Temperature / concentration figure
Temperature (left hemisphere) and concentration (right hemisphere) evolution in a batch spherical reactor without convection (top) and with convection (bottom).

 

Mariana Domingos’ poster, entitled “Turbulent plumes and thermals with internal buoyancy changes”, received a special commendation for best student poster within the ‘Fluid Flow and Mixing’ session. The work looked at the effect of chemical reaction, dissolution or radioactive decay, on the motion of plumes and thermals. The impact of these processes on the spreading level of the plume/thermal and on the level of complete depletion of source fluid was investigated. The theoretical findings were applied to the BP oil spill plume and the Fukushima nuclear cloud, unveiling the importance of the release depth and the bubble size for the BP oil spill plume, and the time elapsed between reactor shut-down and explosion for a nuclear cloud.

Figure 2
Buoyant fluid reacting chemically with the environment.
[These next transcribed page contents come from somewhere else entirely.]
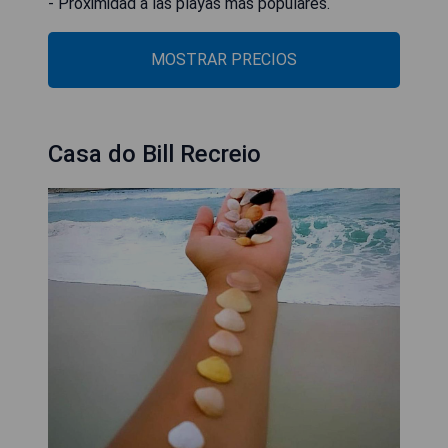
- Proximidad a las playas más populares.
MOSTRAR PRECIOS
Casa do Bill Recreio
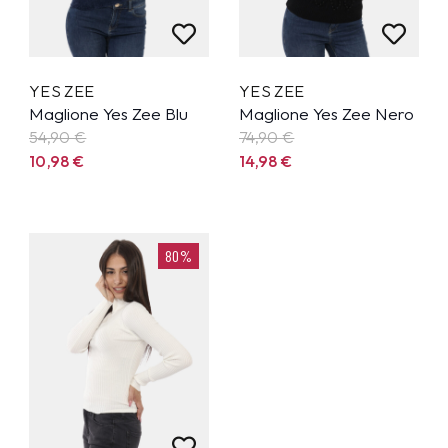
YES ZEE
YES ZEE
Maglione Yes Zee Blu
Maglione Yes Zee Nero
54,90
€
74,90
€
10,98
€
14,98
€
80%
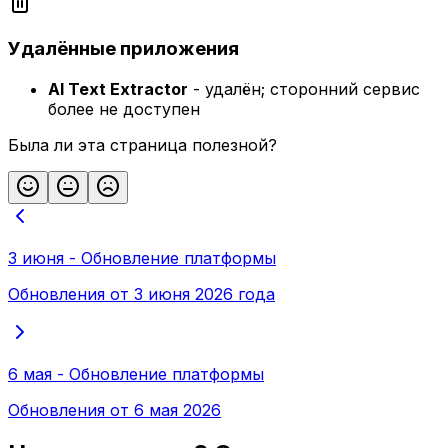
Удалённые приложения
AI Text Extractor
- удалён; сторонний сервис
более не доступен
Была ли эта страница полезной?
3 июня - Обновление платформы
Обновления от 3 июня 2026 года
6 мая - Обновление платформы
Обновления от 6 мая 2026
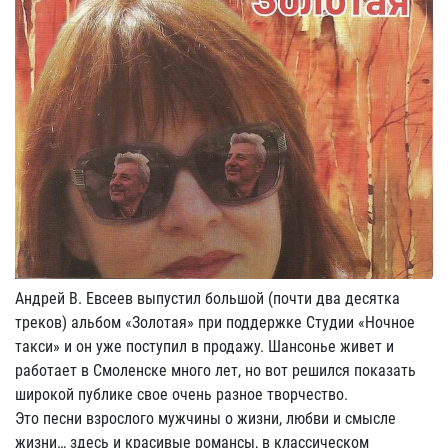
Андрей В. Евсеев выпустил большой (почти два десятка
треков) альбом «Золотая» при поддержке Студии «Ночное
такси» и он уже поступил в продажу. Шансонье живет и
работает в Смоленске много лет, но вот решился показать
широкой публике свое очень разное творчество.
Это песни взрослого мужчины о жизни, любви и смысле
жизни… здесь и красивые романсы, в классическом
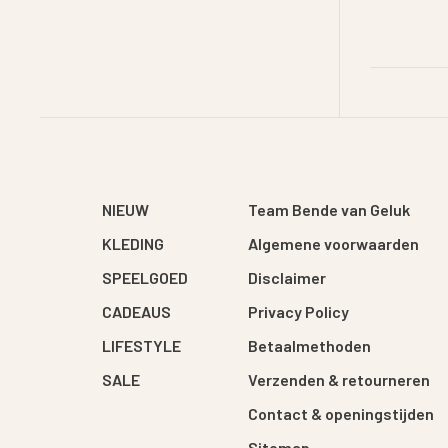
NIEUW
Team Bende van Geluk
KLEDING
Algemene voorwaarden
SPEELGOED
Disclaimer
CADEAUS
Privacy Policy
LIFESTYLE
Betaalmethoden
SALE
Verzenden & retourneren
Contact & openingstijden
Sitemap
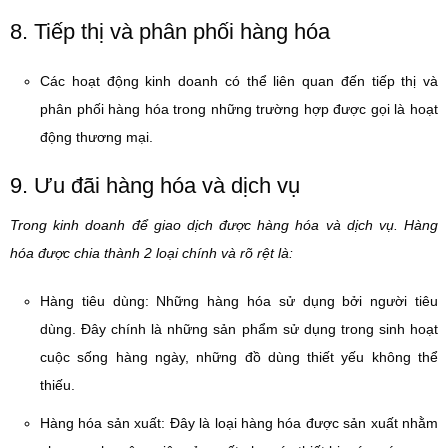
8. Tiếp thị và phân phối hàng hóa
Các hoạt động kinh doanh có thể liên quan đến tiếp thị và
phân phối hàng hóa trong những trường hợp được gọi là hoạt
động thương mại.
9. Ưu đãi hàng hóa và dịch vụ
Trong kinh doanh để giao dịch được hàng hóa và dịch vụ. Hàng
hóa được chia thành 2 loại chính và rõ rệt là:
Hàng tiêu dùng: Những hàng hóa sử dụng bởi người tiêu
dùng. Đây chính là những sản phẩm sử dụng trong sinh hoạt
cuộc sống hàng ngày, những đồ dùng thiết yếu không thể
thiếu.
Hàng hóa sản xuất: Đây là loại hàng hóa được sản xuất nhằm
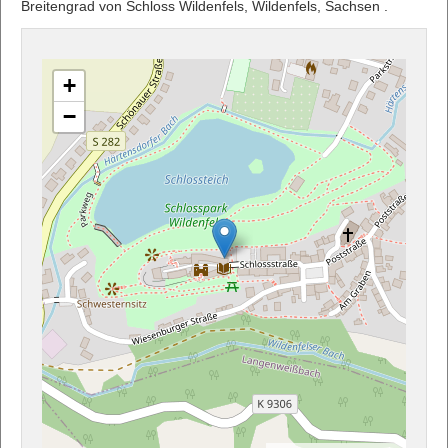
Breitengrad von Schloss Wildenfels, Wildenfels, Sachsen .
+
−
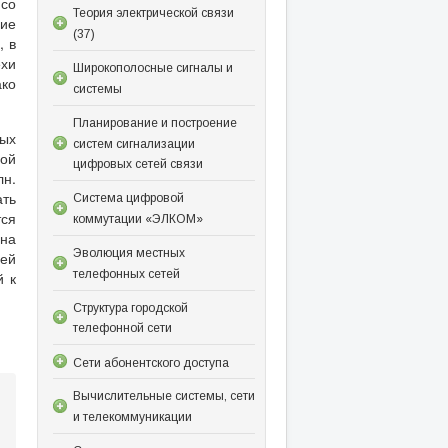
со
Теория электрической связи
ние
(37)
, в
хи
Широкополосные сигналы и
ако
системы
Планирование и построение
вых
систем сигнализации
ой
цифровых сетей связи
лн.
ть
Система цифровой
тся
коммутации «ЭЛКОМ»
 на
Эволюция местных
ей
телефонных сетей
й к
Структура городской
телефонной сети
Сети абонентского доступа
Вычислительные системы, сети
и телекоммуникации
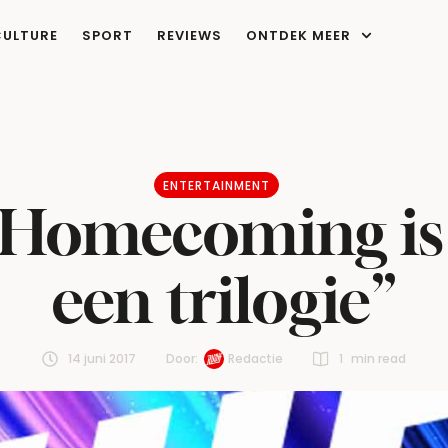
CULTURE
SPORT
REVIEWS
ONTDEK MEER
ENTERTAINMENT
 Homecoming is 
een trilogie”
14 juni 2017
Door:  
Redactie
1
 min read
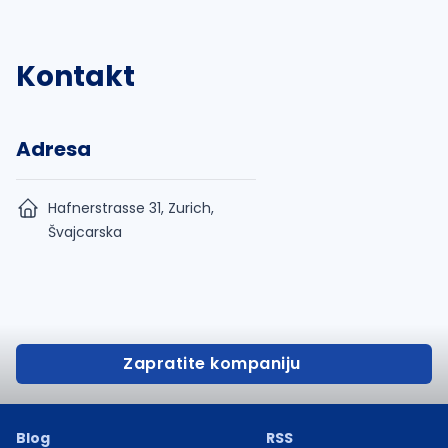
Kontakt
Adresa
Hafnerstrasse 31, Zurich,
Švajcarska
Zapratite kompaniju
Blog
RSS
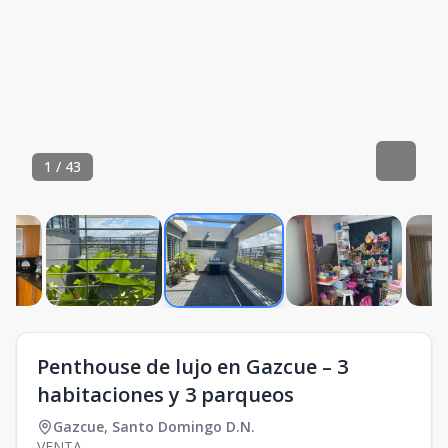
1
/
43
Penthouse de lujo en Gazcue – 3
habitaciones y 3 parqueos
Gazcue
,
Santo Domingo D.N.
VENTA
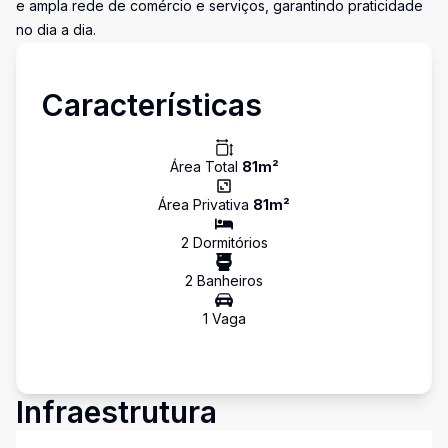
e ampla rede de comércio e serviços, garantindo praticidade
no dia a dia.
Características
Área Total
81
m²
Área Privativa
81
m²
2
Dormitório
s
2
Banheiro
s
1
Vaga
Infraestrutura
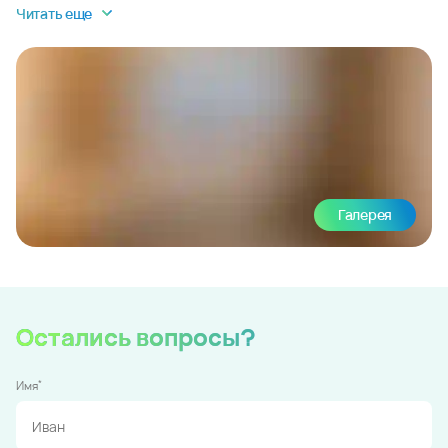
Читать еще
Галерея
Остались вопросы?
*
Имя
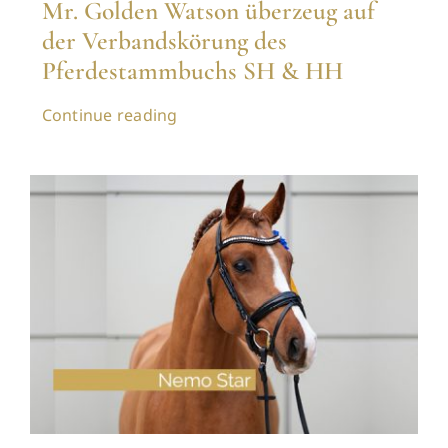
Mr. Golden Watson überzeug auf
der Verbandskörung des
Pferdestammbuchs SH & HH
Continue reading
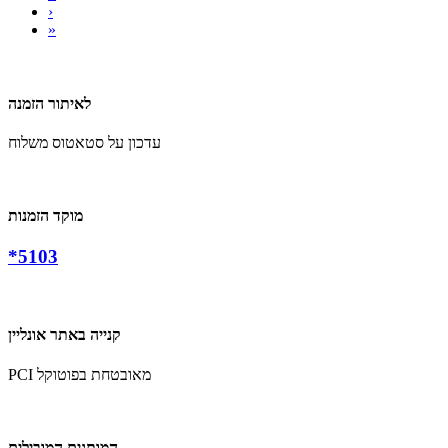
›
»
לאיתור הזמנה
עדכון על סטאטוס משלוח
מוקד הזמנות
*5103
קנייה באתר אונליין
PCI מאובטחת בפוטוקל
המותגים המובילים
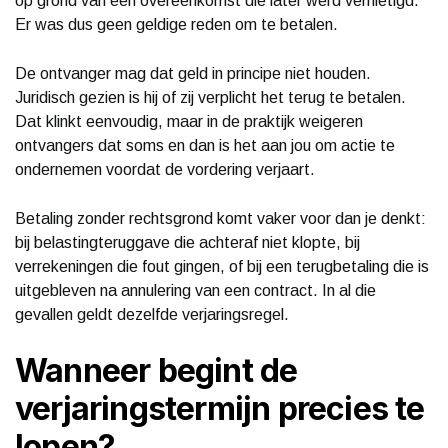
op grond van een overeenkomst die later werd vernietigd.
Er was dus geen geldige reden om te betalen.
De ontvanger mag dat geld in principe niet houden.
Juridisch gezien is hij of zij verplicht het terug te betalen.
Dat klinkt eenvoudig, maar in de praktijk weigeren
ontvangers dat soms en dan is het aan jou om actie te
ondernemen voordat de vordering verjaart.
Betaling zonder rechtsgrond komt vaker voor dan je denkt:
bij belastingteruggave die achteraf niet klopte, bij
verrekeningen die fout gingen, of bij een terugbetaling die is
uitgebleven na annulering van een contract. In al die
gevallen geldt dezelfde verjaringsregel.
Wanneer begint de
verjaringstermijn precies te
lopen?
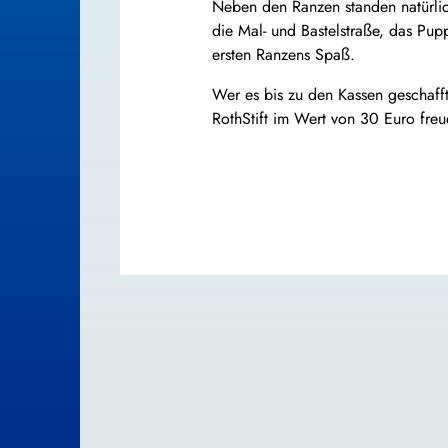
Neben den Ranzen standen natürli
die Mal- und Bastelstraße, das Pup
ersten Ranzens Spaß.
Wer es bis zu den Kassen geschafft
RothStift im Wert von 30 Euro fre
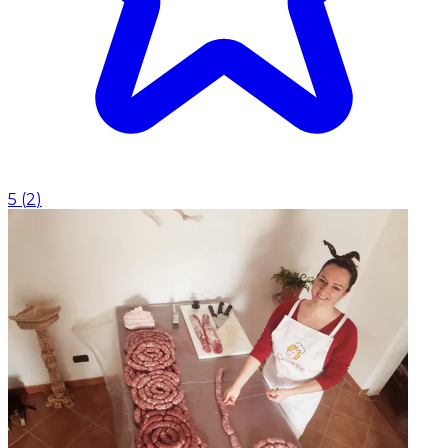
5
(
2
)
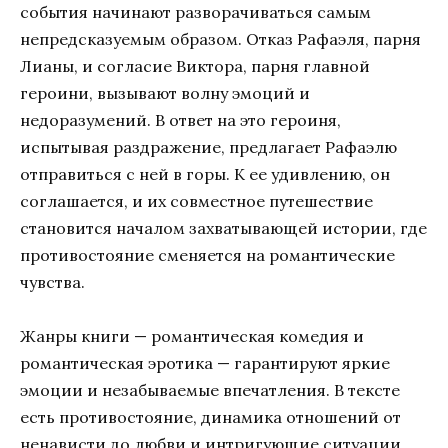
события начинают разворачиваться самым
непредсказуемым образом. Отказ Рафаэля, парня
Лианы, и согласие Виктора, парня главной
героини, вызывают волну эмоций и
недоразумений. В ответ на это героиня,
испытывая раздражение, предлагает Рафаэлю
отправиться с ней в горы. К ее удивлению, он
соглашается, и их совместное путешествие
становится началом захватывающей истории, где
противостояние сменяется на романтические
чувства.
Жанры книги — романтическая комедия и
романтическая эротика — гарантируют яркие
эмоции и незабываемые впечатления. В тексте
есть противостояние, динамика отношений от
ненависти до любви и интригующие ситуации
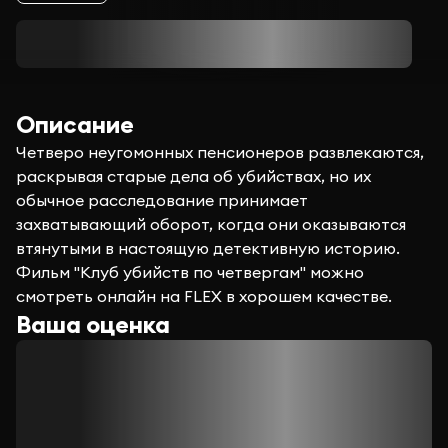
Описание
Четверо неугомонных пенсионеров развлекаются,
раскрывая старые дела об убийствах, но их
обычное расследование принимает
захватывающий оборот, когда они оказываются
втянутыми в настоящую детективную историю.
Фильм "Клуб убийств по четвергам" можно
смотреть онлайн на FLEX в хорошем качестве.
Ваша оценка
The figure shows the progression of reaction for different reactant concentrations at the source (C1<C2<C3) at two different times from the release (t1<t2).

 

Silvana Cardoso delivered an invited talk entitled “Buoyancy effects in Chemical Engineering Flows” within the “Fluid Flow and Mixing” session. The talk described the interaction of hydrodynamics and chemistry in two-phase plumes in the ocean and carbon-dioxide storage in saline aquifers.